(Collected data entries)
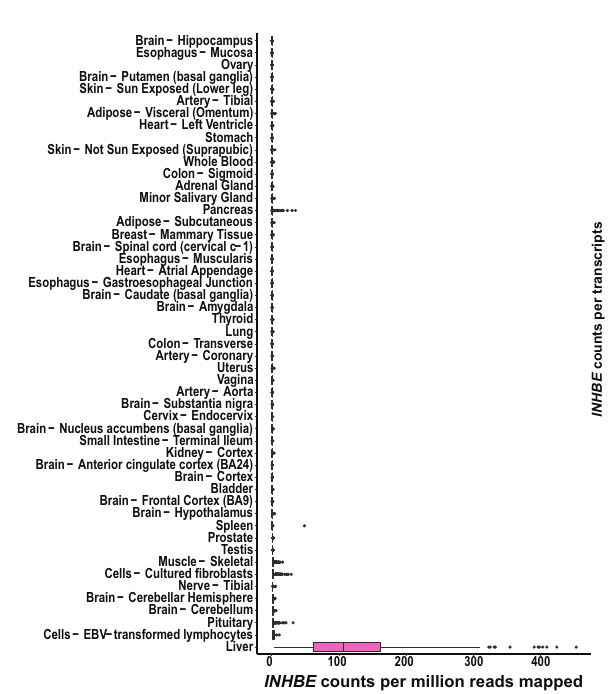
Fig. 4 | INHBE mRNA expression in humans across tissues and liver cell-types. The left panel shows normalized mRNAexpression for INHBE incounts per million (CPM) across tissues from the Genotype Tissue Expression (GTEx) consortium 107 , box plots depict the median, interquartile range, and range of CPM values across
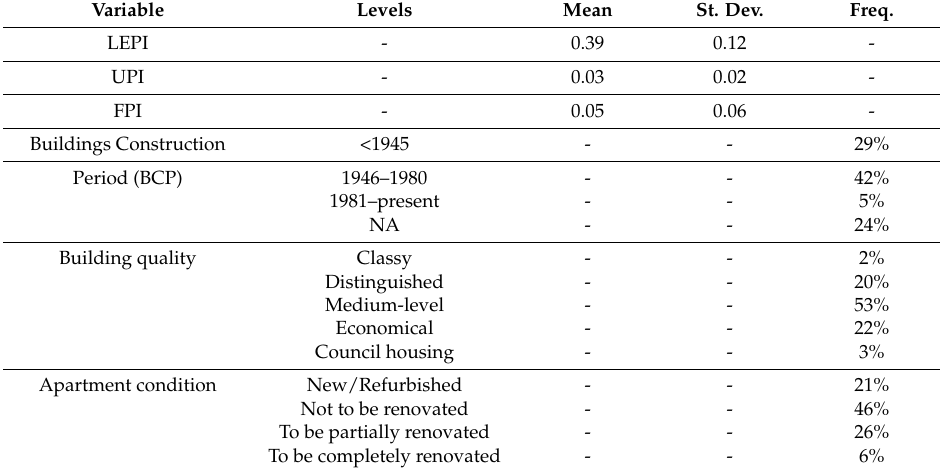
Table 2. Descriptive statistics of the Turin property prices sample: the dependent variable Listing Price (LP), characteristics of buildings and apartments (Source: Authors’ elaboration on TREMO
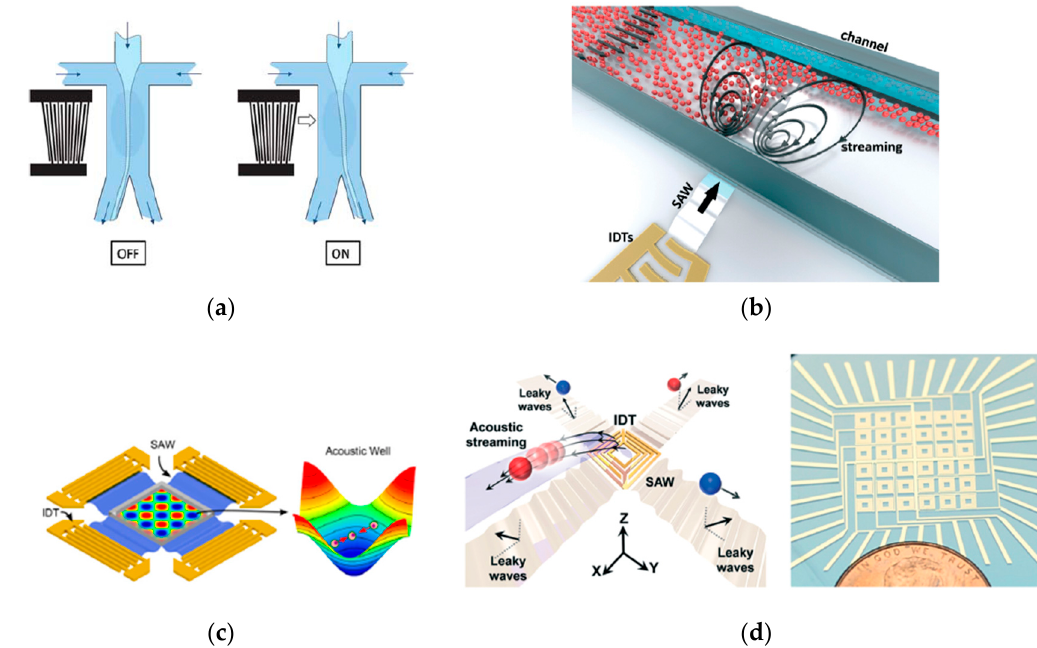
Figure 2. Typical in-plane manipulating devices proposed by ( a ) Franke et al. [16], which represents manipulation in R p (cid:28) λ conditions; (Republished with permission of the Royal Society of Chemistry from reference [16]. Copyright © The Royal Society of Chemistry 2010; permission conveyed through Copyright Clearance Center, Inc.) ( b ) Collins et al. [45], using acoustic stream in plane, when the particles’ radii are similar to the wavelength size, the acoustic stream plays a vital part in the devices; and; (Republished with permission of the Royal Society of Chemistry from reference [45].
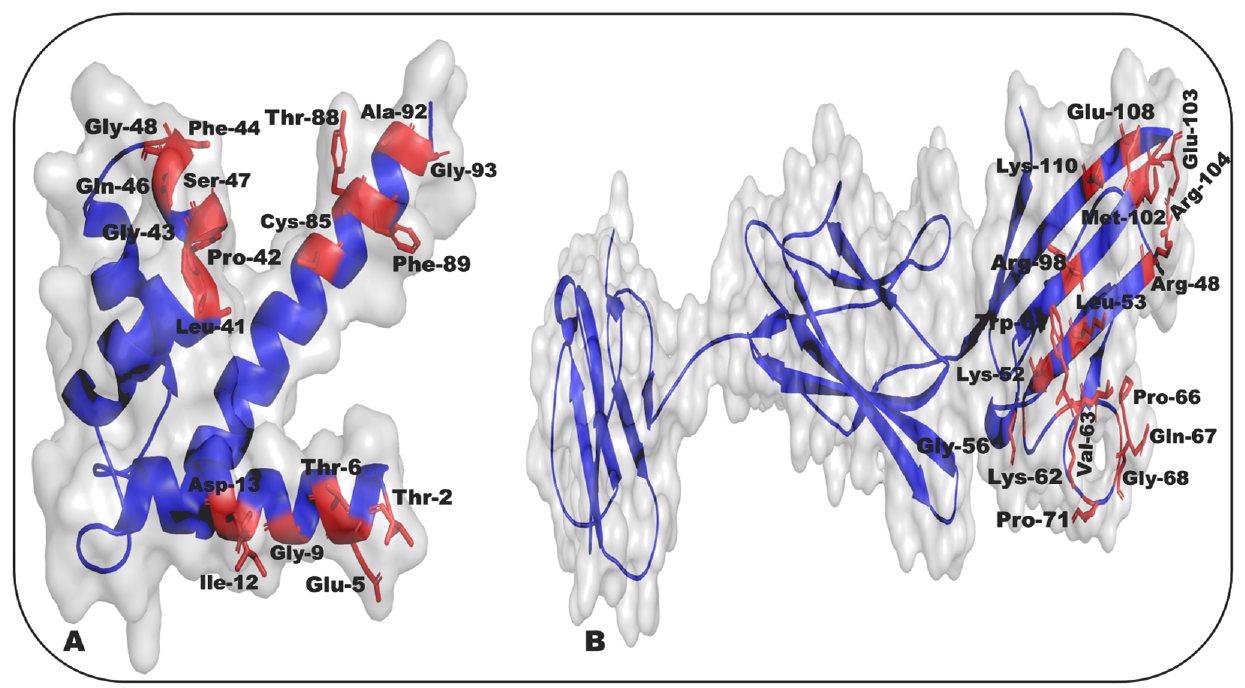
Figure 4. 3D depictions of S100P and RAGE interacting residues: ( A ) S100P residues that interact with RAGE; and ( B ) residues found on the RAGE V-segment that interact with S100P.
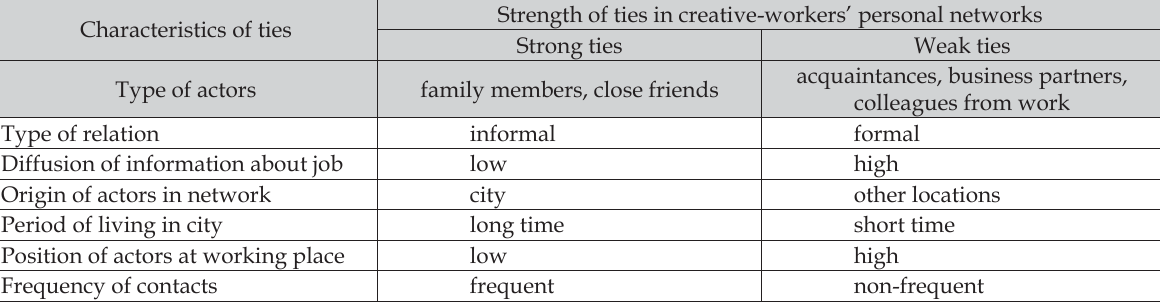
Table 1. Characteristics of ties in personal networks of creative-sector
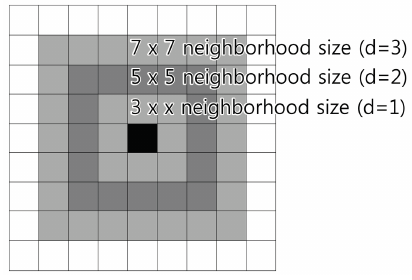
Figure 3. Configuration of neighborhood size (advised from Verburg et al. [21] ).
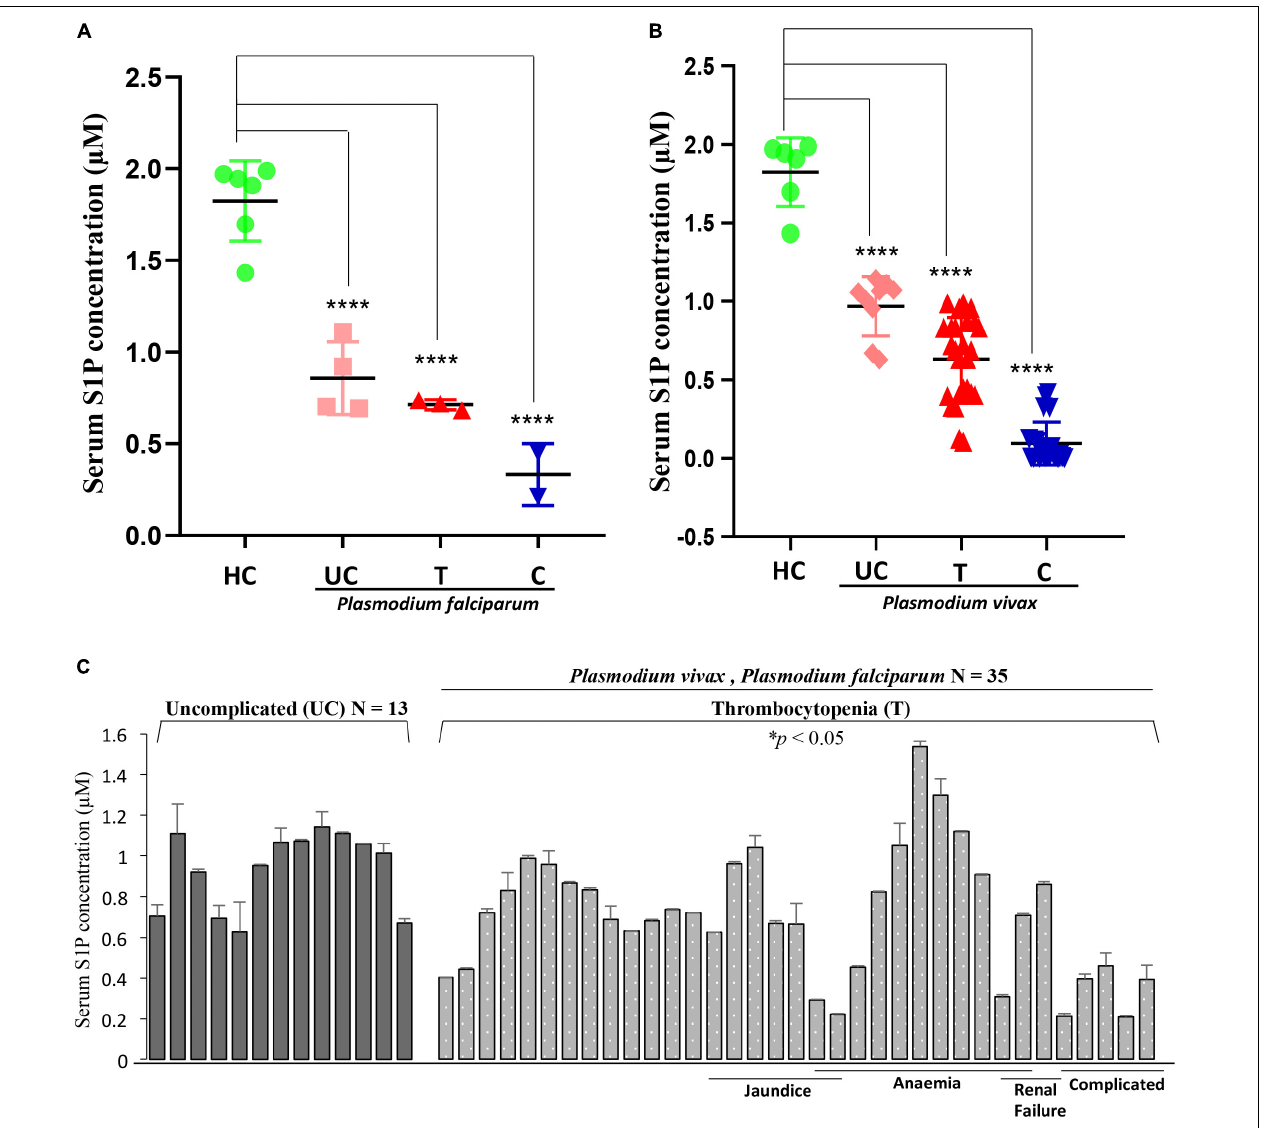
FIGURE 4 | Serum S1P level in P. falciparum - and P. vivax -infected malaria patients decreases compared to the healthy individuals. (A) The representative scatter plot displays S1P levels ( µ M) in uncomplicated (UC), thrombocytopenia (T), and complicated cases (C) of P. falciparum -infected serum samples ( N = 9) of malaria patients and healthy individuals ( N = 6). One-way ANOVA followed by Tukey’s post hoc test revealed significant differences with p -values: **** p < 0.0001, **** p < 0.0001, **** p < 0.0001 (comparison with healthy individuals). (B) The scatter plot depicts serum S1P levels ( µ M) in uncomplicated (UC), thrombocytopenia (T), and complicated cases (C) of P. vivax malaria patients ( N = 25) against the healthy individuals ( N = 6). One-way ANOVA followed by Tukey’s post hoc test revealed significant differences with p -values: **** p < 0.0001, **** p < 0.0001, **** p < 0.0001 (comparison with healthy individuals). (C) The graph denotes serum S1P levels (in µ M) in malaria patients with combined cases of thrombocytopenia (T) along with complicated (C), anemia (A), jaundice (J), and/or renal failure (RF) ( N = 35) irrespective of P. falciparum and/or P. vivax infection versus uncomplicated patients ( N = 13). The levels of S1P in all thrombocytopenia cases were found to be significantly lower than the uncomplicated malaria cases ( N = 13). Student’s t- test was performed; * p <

■ **ABOUT THIS TASK**: Skipping every picture, transcribe exactly the lines above from the one containing "Table 1. Characteristics" through the one containing "Figure 3. Configuration", both included.

■ **YOUR SOLUTION**:
Table 1. Characteristics of ties in personal networks of creative-sector
Figure 3. Configuration of neighborhood size (advised from Verburg et al. [21] ).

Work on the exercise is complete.